Stored data entries
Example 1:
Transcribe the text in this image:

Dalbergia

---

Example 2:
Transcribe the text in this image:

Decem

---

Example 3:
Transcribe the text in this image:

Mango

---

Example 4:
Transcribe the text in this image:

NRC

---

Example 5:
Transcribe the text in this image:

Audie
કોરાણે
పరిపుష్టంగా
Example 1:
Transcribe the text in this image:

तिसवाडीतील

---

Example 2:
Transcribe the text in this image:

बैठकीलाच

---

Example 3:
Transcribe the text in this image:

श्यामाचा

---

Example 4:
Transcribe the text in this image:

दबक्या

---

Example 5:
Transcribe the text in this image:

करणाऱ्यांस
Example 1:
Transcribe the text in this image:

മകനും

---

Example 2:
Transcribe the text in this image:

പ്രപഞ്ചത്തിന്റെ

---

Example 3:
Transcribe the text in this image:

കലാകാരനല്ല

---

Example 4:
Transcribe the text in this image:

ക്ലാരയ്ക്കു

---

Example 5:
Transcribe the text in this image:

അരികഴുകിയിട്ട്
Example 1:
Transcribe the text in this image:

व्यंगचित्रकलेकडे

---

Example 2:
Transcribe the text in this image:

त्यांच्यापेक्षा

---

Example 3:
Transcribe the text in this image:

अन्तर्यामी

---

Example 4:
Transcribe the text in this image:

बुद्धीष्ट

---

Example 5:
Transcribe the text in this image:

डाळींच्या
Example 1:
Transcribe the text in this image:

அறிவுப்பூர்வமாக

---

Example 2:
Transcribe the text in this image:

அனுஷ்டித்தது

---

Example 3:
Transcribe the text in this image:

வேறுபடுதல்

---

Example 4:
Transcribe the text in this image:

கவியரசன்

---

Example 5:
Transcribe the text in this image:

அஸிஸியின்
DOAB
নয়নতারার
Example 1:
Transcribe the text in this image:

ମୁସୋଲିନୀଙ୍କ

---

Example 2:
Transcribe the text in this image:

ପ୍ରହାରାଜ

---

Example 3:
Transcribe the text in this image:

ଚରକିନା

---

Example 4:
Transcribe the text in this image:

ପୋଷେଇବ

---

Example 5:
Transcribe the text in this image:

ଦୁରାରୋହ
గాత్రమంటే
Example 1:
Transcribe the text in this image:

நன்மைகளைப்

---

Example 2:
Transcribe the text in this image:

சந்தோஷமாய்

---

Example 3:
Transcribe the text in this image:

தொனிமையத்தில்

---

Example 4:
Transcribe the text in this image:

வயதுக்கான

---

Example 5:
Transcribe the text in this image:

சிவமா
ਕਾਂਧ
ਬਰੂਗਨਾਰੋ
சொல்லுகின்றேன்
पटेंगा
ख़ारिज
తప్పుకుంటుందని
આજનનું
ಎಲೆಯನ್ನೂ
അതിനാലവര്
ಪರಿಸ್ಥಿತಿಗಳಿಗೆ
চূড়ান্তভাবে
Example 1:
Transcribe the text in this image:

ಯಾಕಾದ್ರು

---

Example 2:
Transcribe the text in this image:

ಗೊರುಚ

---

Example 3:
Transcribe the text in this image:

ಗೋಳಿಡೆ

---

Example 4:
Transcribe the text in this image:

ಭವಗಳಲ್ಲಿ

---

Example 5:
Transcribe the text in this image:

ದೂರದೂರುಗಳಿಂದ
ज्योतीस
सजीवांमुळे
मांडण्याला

**Task**
Type out the records above again, exactly the same.

**Response**
Example 1:
Transcribe the text in this image:

Dalbergia

---

Example 2:
Transcribe the text in this image:

Decem

---

Example 3:
Transcribe the text in this image:

Mango

---

Example 4:
Transcribe the text in this image:

NRC

---

Example 5:
Transcribe the text in this image:

Audie
કોરાણે
పరిపుష్టంగా
Example 1:
Transcribe the text in this image:

तिसवाडीतील

---

Example 2:
Transcribe the text in this image:

बैठकीलाच

---

Example 3:
Transcribe the text in this image:

श्यामाचा

---

Example 4:
Transcribe the text in this image:

दबक्या

---

Example 5:
Transcribe the text in this image:

करणाऱ्यांस
Example 1:
Transcribe the text in this image:

മകനും

---

Example 2:
Transcribe the text in this image:

പ്രപഞ്ചത്തിന്റെ

---

Example 3:
Transcribe the text in this image:

കലാകാരനല്ല

---

Example 4:
Transcribe the text in this image:

ക്ലാരയ്ക്കു

---

Example 5:
Transcribe the text in this image:

അരികഴുകിയിട്ട്
Example 1:
Transcribe the text in this image:

व्यंगचित्रकलेकडे

---

Example 2:
Transcribe the text in this image:

त्यांच्यापेक्षा

---

Example 3:
Transcribe the text in this image:

अन्तर्यामी

---

Example 4:
Transcribe the text in this image:

बुद्धीष्ट

---

Example 5:
Transcribe the text in this image:

डाळींच्या
Example 1:
Transcribe the text in this image:

அறிவுப்பூர்வமாக

---

Example 2:
Transcribe the text in this image:

அனுஷ்டித்தது

---

Example 3:
Transcribe the text in this image:

வேறுபடுதல்

---

Example 4:
Transcribe the text in this image:

கவியரசன்

---

Example 5:
Transcribe the text in this image:

அஸிஸியின்
DOAB
নয়নতারার
Example 1:
Transcribe the text in this image:

ମୁସୋଲିନୀଙ୍କ

---

Example 2:
Transcribe the text in this image:

ପ୍ରହାରାଜ

---

Example 3:
Transcribe the text in this image:

ଚରକିନା

---

Example 4:
Transcribe the text in this image:

ପୋଷେଇବ

---

Example 5:
Transcribe the text in this image:

ଦୁରାରୋହ
గాత్రమంటే
Example 1:
Transcribe the text in this image:

நன்மைகளைப்

---

Example 2:
Transcribe the text in this image:

சந்தோஷமாய்

---

Example 3:
Transcribe the text in this image:

தொனிமையத்தில்

---

Example 4:
Transcribe the text in this image:

வயதுக்கான

---

Example 5:
Transcribe the text in this image:

சிவமா
ਕਾਂਧ
ਬਰੂਗਨਾਰੋ
சொல்லுகின்றேன்
पटेंगा
ख़ारिज
తప్పుకుంటుందని
આજનનું
ಎಲೆಯನ್ನೂ
അതിനാലവര്
ಪರಿಸ್ಥಿತಿಗಳಿಗೆ
চূড়ান্তভাবে
Example 1:
Transcribe the text in this image:

ಯಾಕಾದ್ರು

---

Example 2:
Transcribe the text in this image:

ಗೊರುಚ

---

Example 3:
Transcribe the text in this image:

ಗೋಳಿಡೆ

---

Example 4:
Transcribe the text in this image:

ಭವಗಳಲ್ಲಿ

---

Example 5:
Transcribe the text in this image:

ದೂರದೂರುಗಳಿಂದ
ज्योतीस
सजीवांमुळे
मांडण्याला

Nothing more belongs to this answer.